[Collected data]
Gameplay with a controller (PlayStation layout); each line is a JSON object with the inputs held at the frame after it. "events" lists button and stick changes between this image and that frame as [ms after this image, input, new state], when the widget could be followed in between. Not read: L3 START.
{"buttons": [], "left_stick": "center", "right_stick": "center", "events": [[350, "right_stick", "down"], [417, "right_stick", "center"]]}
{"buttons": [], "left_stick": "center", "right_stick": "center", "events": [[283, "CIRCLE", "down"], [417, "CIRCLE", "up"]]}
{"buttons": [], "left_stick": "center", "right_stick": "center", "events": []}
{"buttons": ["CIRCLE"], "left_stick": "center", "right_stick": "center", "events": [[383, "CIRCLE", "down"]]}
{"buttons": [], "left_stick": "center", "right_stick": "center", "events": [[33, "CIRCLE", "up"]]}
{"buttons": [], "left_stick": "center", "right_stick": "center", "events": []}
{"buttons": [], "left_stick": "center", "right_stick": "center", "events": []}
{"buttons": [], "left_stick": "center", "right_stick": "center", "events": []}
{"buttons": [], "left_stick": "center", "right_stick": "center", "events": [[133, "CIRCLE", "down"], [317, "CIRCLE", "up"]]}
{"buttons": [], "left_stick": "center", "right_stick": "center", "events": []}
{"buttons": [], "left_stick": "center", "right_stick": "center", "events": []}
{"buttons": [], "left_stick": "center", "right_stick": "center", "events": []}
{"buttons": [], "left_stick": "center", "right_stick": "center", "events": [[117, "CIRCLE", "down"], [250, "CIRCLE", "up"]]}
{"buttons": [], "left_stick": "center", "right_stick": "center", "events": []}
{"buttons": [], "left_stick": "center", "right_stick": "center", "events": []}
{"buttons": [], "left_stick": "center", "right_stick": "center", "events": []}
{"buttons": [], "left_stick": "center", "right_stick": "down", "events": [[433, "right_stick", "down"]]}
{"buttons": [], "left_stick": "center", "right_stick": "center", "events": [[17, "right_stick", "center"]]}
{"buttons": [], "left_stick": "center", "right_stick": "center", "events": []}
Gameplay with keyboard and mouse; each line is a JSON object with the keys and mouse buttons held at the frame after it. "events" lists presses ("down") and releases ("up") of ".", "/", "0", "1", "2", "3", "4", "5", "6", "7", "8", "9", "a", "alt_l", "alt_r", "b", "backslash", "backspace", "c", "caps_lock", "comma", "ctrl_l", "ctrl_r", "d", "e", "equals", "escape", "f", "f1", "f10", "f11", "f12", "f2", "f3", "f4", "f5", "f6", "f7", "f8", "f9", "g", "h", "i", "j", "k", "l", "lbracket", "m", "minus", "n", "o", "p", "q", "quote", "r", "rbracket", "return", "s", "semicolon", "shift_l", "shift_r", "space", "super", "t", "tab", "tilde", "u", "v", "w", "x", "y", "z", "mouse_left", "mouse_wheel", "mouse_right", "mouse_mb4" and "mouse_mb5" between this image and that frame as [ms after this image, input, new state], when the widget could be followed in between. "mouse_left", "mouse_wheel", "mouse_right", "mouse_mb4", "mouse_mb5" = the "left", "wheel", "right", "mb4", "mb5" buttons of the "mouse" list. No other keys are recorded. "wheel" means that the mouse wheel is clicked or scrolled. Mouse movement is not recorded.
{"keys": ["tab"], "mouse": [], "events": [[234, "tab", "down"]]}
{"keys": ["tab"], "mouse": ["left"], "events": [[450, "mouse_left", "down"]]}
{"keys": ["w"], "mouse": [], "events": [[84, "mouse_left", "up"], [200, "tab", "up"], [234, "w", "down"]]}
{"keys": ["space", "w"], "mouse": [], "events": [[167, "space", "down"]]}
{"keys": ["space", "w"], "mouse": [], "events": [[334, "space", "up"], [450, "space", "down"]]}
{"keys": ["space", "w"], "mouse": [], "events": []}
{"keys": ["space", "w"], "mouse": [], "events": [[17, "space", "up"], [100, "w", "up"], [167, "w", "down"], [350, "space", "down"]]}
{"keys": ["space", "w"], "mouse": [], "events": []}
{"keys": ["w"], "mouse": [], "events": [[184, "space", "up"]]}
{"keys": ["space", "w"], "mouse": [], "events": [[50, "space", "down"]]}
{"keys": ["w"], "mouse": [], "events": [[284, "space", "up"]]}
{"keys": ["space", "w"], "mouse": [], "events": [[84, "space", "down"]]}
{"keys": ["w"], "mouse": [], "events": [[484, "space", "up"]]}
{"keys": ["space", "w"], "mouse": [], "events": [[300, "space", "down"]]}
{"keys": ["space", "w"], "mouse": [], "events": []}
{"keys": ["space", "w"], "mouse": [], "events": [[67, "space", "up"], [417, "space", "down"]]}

Required action: Repeat every entry word for word.

Task output:
Gameplay with a controller (PlayStation layout); each line is a JSON object with the inputs held at the frame after it. "events" lists button and stick changes between this image and that frame as [ms after this image, input, new state], when the widget could be followed in between. Not read: L3 START.
{"buttons": [], "left_stick": "center", "right_stick": "center", "events": [[350, "right_stick", "down"], [417, "right_stick", "center"]]}
{"buttons": [], "left_stick": "center", "right_stick": "center", "events": [[283, "CIRCLE", "down"], [417, "CIRCLE", "up"]]}
{"buttons": [], "left_stick": "center", "right_stick": "center", "events": []}
{"buttons": ["CIRCLE"], "left_stick": "center", "right_stick": "center", "events": [[383, "CIRCLE", "down"]]}
{"buttons": [], "left_stick": "center", "right_stick": "center", "events": [[33, "CIRCLE", "up"]]}
{"buttons": [], "left_stick": "center", "right_stick": "center", "events": []}
{"buttons": [], "left_stick": "center", "right_stick": "center", "events": []}
{"buttons": [], "left_stick": "center", "right_stick": "center", "events": []}
{"buttons": [], "left_stick": "center", "right_stick": "center", "events": [[133, "CIRCLE", "down"], [317, "CIRCLE", "up"]]}
{"buttons": [], "left_stick": "center", "right_stick": "center", "events": []}
{"buttons": [], "left_stick": "center", "right_stick": "center", "events": []}
{"buttons": [], "left_stick": "center", "right_stick": "center", "events": []}
{"buttons": [], "left_stick": "center", "right_stick": "center", "events": [[117, "CIRCLE", "down"], [250, "CIRCLE", "up"]]}
{"buttons": [], "left_stick": "center", "right_stick": "center", "events": []}
{"buttons": [], "left_stick": "center", "right_stick": "center", "events": []}
{"buttons": [], "left_stick": "center", "right_stick": "center", "events": []}
{"buttons": [], "left_stick": "center", "right_stick": "down", "events": [[433, "right_stick", "down"]]}
{"buttons": [], "left_stick": "center", "right_stick": "center", "events": [[17, "right_stick", "center"]]}
{"buttons": [], "left_stick": "center", "right_stick": "center", "events": []}
Gameplay with keyboard and mouse; each line is a JSON object with the keys and mouse buttons held at the frame after it. "events" lists presses ("down") and releases ("up") of ".", "/", "0", "1", "2", "3", "4", "5", "6", "7", "8", "9", "a", "alt_l", "alt_r", "b", "backslash", "backspace", "c", "caps_lock", "comma", "ctrl_l", "ctrl_r", "d", "e", "equals", "escape", "f", "f1", "f10", "f11", "f12", "f2", "f3", "f4", "f5", "f6", "f7", "f8", "f9", "g", "h", "i", "j", "k", "l", "lbracket", "m", "minus", "n", "o", "p", "q", "quote", "r", "rbracket", "return", "s", "semicolon", "shift_l", "shift_r", "space", "super", "t", "tab", "tilde", "u", "v", "w", "x", "y", "z", "mouse_left", "mouse_wheel", "mouse_right", "mouse_mb4" and "mouse_mb5" between this image and that frame as [ms after this image, input, new state], when the widget could be followed in between. "mouse_left", "mouse_wheel", "mouse_right", "mouse_mb4", "mouse_mb5" = the "left", "wheel", "right", "mb4", "mb5" buttons of the "mouse" list. No other keys are recorded. "wheel" means that the mouse wheel is clicked or scrolled. Mouse movement is not recorded.
{"keys": ["tab"], "mouse": [], "events": [[234, "tab", "down"]]}
{"keys": ["tab"], "mouse": ["left"], "events": [[450, "mouse_left", "down"]]}
{"keys": ["w"], "mouse": [], "events": [[84, "mouse_left", "up"], [200, "tab", "up"], [234, "w", "down"]]}
{"keys": ["space", "w"], "mouse": [], "events": [[167, "space", "down"]]}
{"keys": ["space", "w"], "mouse": [], "events": [[334, "space", "up"], [450, "space", "down"]]}
{"keys": ["space", "w"], "mouse": [], "events": []}
{"keys": ["space", "w"], "mouse": [], "events": [[17, "space", "up"], [100, "w", "up"], [167, "w", "down"], [350, "space", "down"]]}
{"keys": ["space", "w"], "mouse": [], "events": []}
{"keys": ["w"], "mouse": [], "events": [[184, "space", "up"]]}
{"keys": ["space", "w"], "mouse": [], "events": [[50, "space", "down"]]}
{"keys": ["w"], "mouse": [], "events": [[284, "space", "up"]]}
{"keys": ["space", "w"], "mouse": [], "events": [[84, "space", "down"]]}
{"keys": ["w"], "mouse": [], "events": [[484, "space", "up"]]}
{"keys": ["space", "w"], "mouse": [], "events": [[300, "space", "down"]]}
{"keys": ["space", "w"], "mouse": [], "events": []}
{"keys": ["space", "w"], "mouse": [], "events": [[67, "space", "up"], [417, "space", "down"]]}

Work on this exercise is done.